# Problem to solve
Going through the lines below, tally those that include "camera", and give only the number.

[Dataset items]
__________
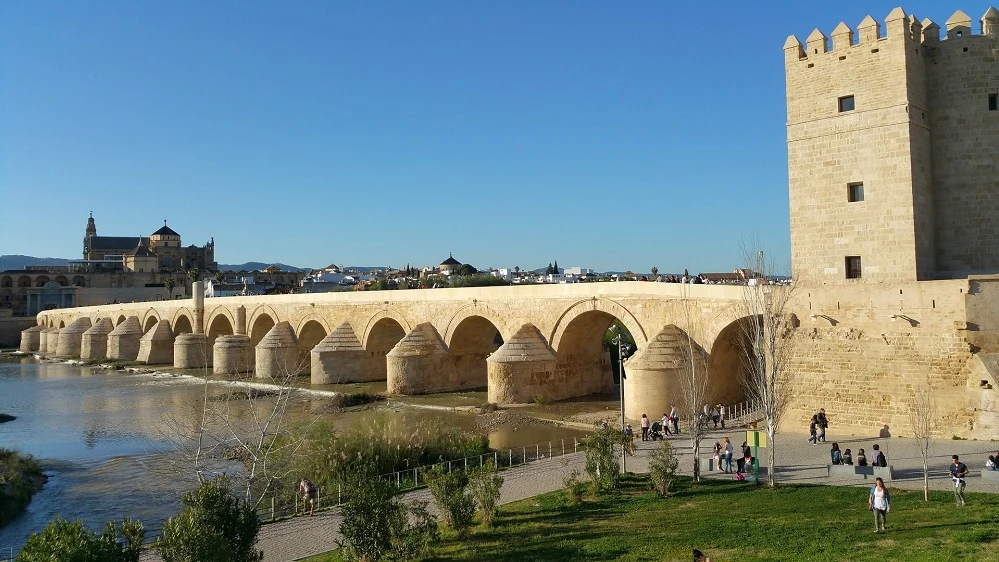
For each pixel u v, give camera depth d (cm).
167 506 2803
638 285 4359
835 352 3017
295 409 4831
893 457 2505
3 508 2725
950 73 3253
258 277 19775
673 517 1980
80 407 5462
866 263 3228
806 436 3027
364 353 6419
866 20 3253
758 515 1939
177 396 5819
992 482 2139
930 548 1548
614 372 6009
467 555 1725
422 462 2981
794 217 3469
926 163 3238
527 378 4806
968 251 3198
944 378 2728
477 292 5466
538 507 2211
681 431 3506
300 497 2498
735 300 3688
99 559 1265
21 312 16838
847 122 3300
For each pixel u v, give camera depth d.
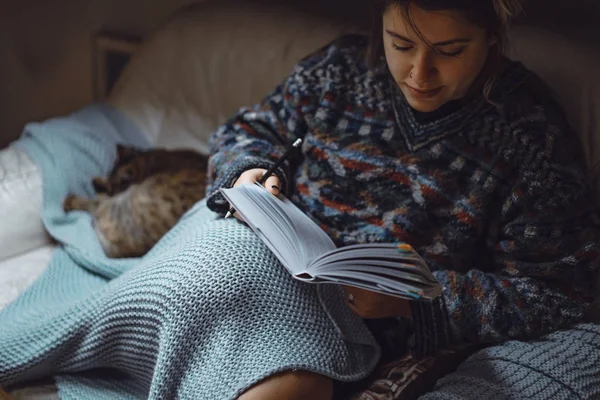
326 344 1.01
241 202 1.05
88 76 2.38
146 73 1.84
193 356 0.98
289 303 1.00
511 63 1.16
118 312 1.05
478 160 1.12
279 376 0.94
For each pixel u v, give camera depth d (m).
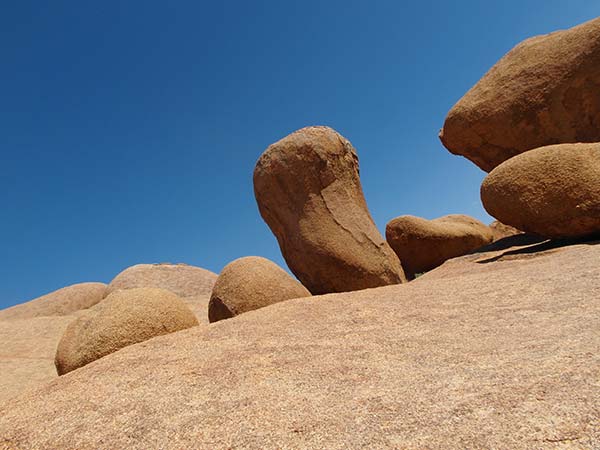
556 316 3.32
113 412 2.57
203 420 2.33
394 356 3.05
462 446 1.77
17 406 3.04
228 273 6.08
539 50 10.71
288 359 3.21
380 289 5.52
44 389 3.31
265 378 2.88
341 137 9.24
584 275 4.22
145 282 14.21
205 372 3.08
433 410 2.10
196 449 2.06
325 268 8.19
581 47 9.93
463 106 11.46
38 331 10.68
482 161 11.76
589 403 1.89
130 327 4.46
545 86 10.29
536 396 2.04
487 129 11.09
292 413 2.30
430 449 1.78
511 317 3.54
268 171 8.69
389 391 2.42
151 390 2.85
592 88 9.77
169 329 4.64
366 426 2.05
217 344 3.76
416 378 2.57
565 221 7.09
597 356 2.35
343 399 2.41
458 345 3.09
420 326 3.72
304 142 8.71
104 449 2.17
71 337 4.69
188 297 13.55
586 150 7.23
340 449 1.89
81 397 2.90
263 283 5.86
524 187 7.31
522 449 1.69
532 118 10.48
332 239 8.23
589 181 6.93
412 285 5.53
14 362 8.66
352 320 4.14
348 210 8.59
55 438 2.37
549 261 5.40
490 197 7.71
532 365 2.42
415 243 12.49
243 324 4.31
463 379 2.42
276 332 3.96
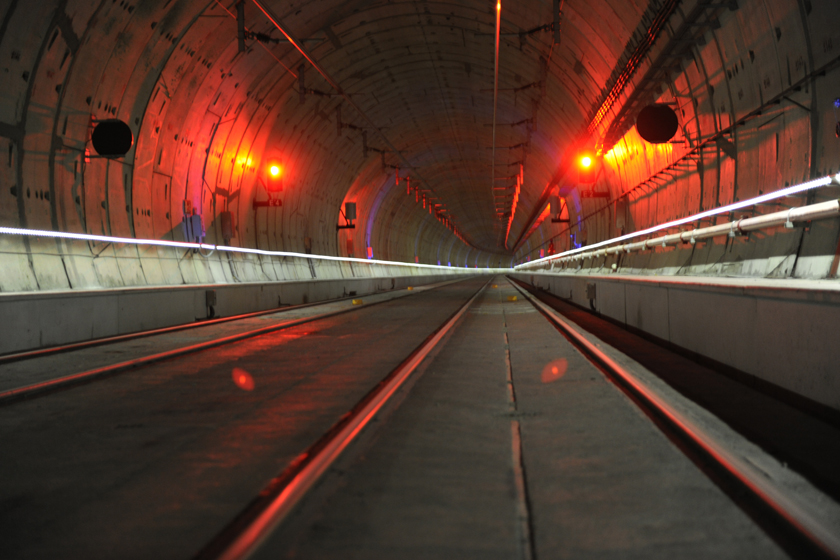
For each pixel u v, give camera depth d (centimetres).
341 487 357
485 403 597
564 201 3631
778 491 312
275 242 2470
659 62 1203
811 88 773
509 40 1928
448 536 289
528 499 338
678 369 774
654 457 405
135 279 1427
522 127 2919
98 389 698
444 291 3747
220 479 381
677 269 1270
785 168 845
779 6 818
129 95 1395
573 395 618
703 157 1181
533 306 1992
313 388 681
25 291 1052
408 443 450
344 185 3334
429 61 2358
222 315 1767
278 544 279
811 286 541
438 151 3953
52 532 307
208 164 1852
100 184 1361
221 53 1611
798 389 547
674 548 274
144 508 336
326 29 1853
__________
# Written answer
4